## Task to carry out
The response should reproduce exactly the lines from the top of the listing below through the one that contains "Whilst certain names", and nothing else; pictures do not belong in it.

=== Given records ===

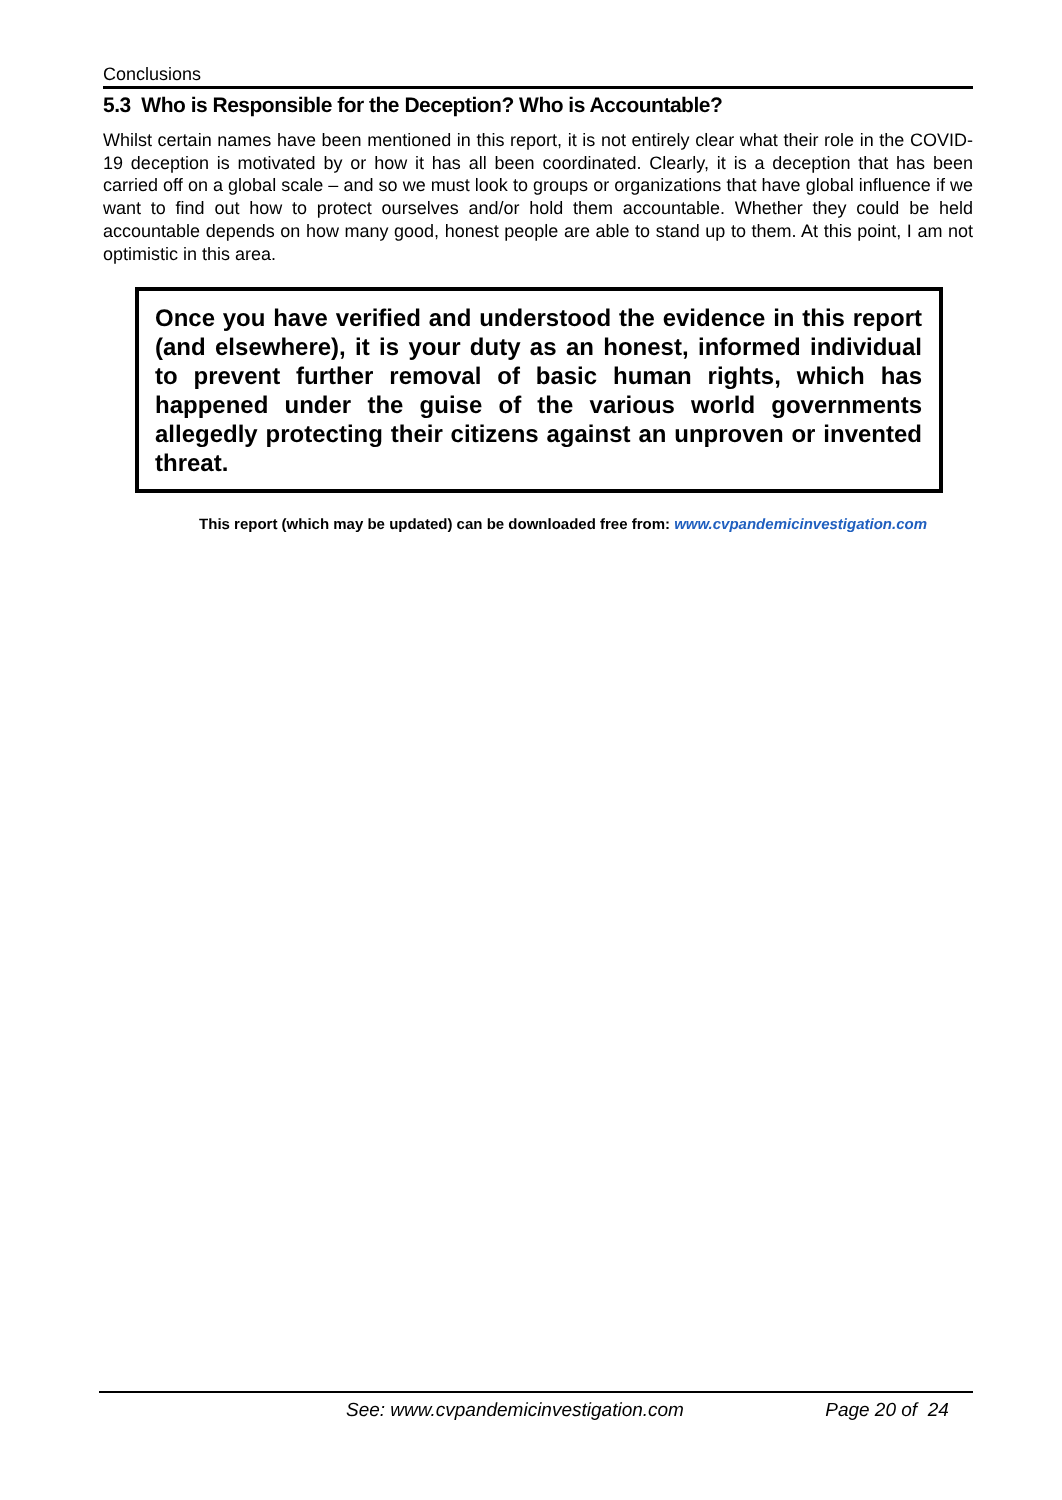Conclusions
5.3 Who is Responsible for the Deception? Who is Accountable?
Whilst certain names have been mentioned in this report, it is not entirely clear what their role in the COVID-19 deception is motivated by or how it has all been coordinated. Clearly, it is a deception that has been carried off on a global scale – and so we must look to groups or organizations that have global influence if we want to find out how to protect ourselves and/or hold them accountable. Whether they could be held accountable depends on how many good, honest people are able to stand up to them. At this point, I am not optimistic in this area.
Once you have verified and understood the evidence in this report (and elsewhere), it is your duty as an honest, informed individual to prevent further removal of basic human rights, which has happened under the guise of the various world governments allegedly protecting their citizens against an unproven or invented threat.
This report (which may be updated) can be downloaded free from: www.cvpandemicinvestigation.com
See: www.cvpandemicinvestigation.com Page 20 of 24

===

## Solution for this task
Conclusions
5.3 Who is Responsible for the Deception? Who is Accountable?
Whilst certain names have been mentioned in this report, it is not entirely clear what their role in the COVID-19 deception is motivated by or how it has all been coordinated. Clearly, it is a deception that has been carried off on a global scale – and so we must look to groups or organizations that have global influence if we want to find out how to protect ourselves and/or hold them accountable. Whether they could be held accountable depends on how many good, honest people are able to stand up to them. At this point, I am not optimistic in this area.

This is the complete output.